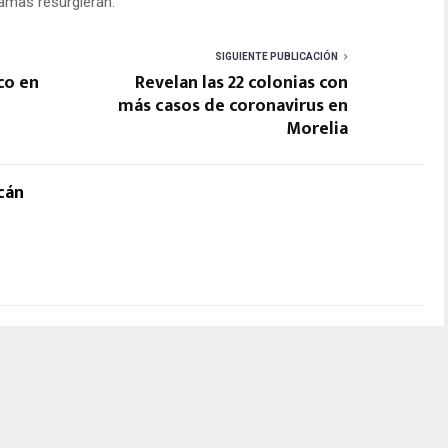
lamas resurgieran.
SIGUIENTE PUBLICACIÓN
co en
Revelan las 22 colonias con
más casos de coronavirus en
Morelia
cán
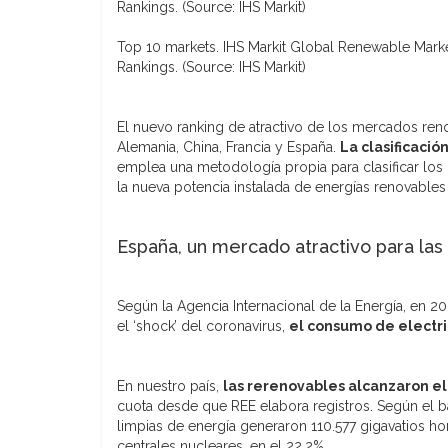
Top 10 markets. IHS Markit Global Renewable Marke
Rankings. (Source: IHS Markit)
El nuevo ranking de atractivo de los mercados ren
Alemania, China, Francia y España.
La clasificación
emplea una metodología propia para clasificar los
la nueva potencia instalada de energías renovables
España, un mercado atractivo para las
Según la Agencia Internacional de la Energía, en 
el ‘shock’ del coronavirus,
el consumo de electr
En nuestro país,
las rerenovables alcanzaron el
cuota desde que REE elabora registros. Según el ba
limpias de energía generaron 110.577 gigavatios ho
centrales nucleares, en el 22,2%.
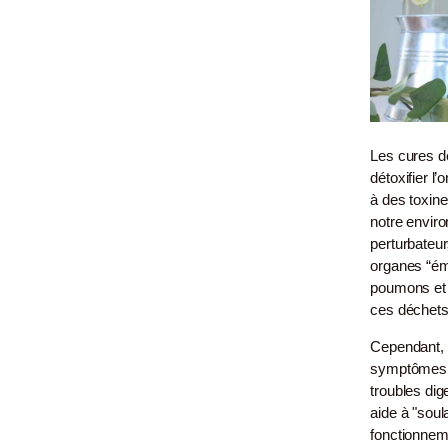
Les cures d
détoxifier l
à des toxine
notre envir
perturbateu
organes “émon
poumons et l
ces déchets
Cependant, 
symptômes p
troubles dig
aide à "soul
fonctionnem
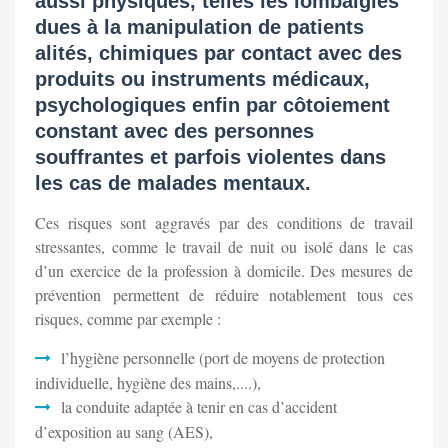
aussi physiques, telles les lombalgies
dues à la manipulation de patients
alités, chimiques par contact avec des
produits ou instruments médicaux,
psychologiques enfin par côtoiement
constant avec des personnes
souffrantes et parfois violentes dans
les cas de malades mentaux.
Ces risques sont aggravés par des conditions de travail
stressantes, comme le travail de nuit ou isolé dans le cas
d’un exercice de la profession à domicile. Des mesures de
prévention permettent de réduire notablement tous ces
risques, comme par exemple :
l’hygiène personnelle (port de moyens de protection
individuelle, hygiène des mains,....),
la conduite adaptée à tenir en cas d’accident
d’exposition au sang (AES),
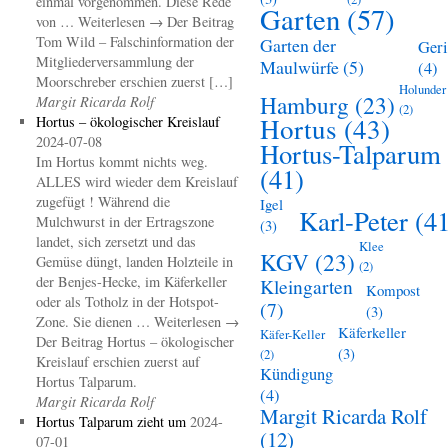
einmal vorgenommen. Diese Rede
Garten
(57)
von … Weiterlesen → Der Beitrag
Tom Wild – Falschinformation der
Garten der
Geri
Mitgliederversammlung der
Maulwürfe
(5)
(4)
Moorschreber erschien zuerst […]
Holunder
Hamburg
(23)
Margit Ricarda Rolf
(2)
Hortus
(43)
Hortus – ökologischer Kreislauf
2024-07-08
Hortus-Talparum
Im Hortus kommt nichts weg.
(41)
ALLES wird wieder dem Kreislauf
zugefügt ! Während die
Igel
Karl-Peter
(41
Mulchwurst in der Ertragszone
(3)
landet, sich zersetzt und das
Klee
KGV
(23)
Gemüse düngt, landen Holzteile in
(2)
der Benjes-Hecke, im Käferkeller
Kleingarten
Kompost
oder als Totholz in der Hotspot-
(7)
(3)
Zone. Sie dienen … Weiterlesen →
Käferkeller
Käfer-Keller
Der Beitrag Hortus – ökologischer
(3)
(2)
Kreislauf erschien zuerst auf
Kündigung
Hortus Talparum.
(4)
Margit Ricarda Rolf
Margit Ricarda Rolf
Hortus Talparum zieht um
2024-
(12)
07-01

...

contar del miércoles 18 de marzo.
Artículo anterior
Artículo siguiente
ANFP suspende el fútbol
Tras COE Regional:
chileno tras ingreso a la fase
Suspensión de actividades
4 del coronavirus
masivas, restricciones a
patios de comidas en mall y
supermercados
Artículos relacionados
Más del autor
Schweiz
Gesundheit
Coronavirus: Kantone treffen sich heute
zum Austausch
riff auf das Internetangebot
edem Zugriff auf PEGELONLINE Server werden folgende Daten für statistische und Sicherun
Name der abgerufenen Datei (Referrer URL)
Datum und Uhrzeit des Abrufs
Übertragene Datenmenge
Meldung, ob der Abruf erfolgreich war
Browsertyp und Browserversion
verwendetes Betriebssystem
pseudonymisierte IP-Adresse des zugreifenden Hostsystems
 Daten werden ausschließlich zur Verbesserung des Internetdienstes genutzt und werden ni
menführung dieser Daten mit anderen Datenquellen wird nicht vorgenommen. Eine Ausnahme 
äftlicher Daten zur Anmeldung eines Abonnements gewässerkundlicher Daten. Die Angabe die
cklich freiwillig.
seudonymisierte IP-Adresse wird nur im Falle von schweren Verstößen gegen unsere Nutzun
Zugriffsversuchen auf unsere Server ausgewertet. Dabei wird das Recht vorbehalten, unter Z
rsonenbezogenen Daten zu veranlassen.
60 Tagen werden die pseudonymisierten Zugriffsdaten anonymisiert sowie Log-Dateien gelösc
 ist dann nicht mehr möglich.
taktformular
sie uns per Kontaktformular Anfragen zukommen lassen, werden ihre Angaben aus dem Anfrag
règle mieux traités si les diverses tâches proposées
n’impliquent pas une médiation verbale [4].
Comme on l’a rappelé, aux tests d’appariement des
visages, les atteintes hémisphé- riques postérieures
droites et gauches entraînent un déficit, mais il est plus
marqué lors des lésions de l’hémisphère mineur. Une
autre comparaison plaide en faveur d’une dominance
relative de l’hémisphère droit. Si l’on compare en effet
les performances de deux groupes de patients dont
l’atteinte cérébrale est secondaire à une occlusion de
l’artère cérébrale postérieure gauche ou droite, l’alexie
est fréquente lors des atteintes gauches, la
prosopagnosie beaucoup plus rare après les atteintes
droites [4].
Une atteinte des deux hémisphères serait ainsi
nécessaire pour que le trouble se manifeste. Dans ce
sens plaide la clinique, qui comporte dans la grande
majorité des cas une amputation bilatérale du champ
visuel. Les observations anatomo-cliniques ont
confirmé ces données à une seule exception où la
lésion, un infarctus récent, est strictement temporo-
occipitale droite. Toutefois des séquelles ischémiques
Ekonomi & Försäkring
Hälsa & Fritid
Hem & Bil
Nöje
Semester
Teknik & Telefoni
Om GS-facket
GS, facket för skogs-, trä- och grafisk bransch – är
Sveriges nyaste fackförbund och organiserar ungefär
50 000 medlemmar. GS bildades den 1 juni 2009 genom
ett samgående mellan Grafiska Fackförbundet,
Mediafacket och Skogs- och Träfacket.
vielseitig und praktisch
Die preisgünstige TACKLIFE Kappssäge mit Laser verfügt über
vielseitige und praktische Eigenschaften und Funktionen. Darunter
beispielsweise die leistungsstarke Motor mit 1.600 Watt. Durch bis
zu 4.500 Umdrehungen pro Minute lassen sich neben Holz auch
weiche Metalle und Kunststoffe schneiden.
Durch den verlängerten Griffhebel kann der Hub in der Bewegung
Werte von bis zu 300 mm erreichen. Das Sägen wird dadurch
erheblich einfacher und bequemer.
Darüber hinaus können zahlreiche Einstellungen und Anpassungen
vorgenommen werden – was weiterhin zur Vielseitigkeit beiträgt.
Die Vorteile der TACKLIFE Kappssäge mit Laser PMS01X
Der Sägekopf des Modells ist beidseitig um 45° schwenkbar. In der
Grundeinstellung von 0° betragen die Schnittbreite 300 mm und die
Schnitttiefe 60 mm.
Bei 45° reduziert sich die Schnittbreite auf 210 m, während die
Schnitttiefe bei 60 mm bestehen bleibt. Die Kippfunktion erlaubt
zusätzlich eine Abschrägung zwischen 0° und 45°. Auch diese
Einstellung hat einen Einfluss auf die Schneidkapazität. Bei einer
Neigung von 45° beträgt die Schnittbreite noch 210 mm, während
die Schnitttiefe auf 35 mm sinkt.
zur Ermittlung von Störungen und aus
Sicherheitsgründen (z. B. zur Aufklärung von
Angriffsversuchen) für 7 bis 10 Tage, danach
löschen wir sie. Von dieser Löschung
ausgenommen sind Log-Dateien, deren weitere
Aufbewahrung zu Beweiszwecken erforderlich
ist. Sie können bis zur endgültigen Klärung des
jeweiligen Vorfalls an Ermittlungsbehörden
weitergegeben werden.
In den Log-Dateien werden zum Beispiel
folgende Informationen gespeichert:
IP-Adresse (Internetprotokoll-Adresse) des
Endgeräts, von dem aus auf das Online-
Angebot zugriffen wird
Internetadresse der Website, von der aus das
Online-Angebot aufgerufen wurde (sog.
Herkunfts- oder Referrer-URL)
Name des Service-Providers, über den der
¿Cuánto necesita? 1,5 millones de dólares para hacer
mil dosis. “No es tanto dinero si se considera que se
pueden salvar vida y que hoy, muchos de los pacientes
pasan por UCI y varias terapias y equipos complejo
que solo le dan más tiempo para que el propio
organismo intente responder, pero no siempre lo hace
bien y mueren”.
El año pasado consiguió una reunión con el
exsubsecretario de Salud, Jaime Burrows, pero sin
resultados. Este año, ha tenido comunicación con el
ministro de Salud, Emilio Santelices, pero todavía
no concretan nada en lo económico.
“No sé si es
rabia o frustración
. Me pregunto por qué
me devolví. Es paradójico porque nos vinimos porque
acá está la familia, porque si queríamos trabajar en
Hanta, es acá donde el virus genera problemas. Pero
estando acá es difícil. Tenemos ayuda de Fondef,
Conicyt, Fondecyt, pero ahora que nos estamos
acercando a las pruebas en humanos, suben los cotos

==

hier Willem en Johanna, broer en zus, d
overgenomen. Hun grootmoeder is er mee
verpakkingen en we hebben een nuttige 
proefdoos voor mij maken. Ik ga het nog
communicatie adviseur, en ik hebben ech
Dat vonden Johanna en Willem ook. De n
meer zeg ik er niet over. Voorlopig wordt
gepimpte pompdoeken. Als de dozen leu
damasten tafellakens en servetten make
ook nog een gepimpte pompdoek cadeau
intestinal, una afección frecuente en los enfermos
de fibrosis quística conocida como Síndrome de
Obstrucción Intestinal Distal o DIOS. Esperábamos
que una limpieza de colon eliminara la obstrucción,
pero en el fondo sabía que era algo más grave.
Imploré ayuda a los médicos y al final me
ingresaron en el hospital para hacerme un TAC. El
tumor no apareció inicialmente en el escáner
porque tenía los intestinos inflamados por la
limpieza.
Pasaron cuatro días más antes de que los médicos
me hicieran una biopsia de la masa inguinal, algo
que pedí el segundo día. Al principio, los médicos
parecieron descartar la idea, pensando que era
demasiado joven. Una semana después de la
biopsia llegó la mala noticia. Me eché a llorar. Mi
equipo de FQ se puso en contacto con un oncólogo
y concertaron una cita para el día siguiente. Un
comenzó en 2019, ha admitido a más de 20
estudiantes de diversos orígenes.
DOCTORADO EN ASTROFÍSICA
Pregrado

TASK DIRECTIONS:
When a line contains the string "Dateien", count that line; once every line of the records has been checked, state the count alone.

TASK OUTPUT:
3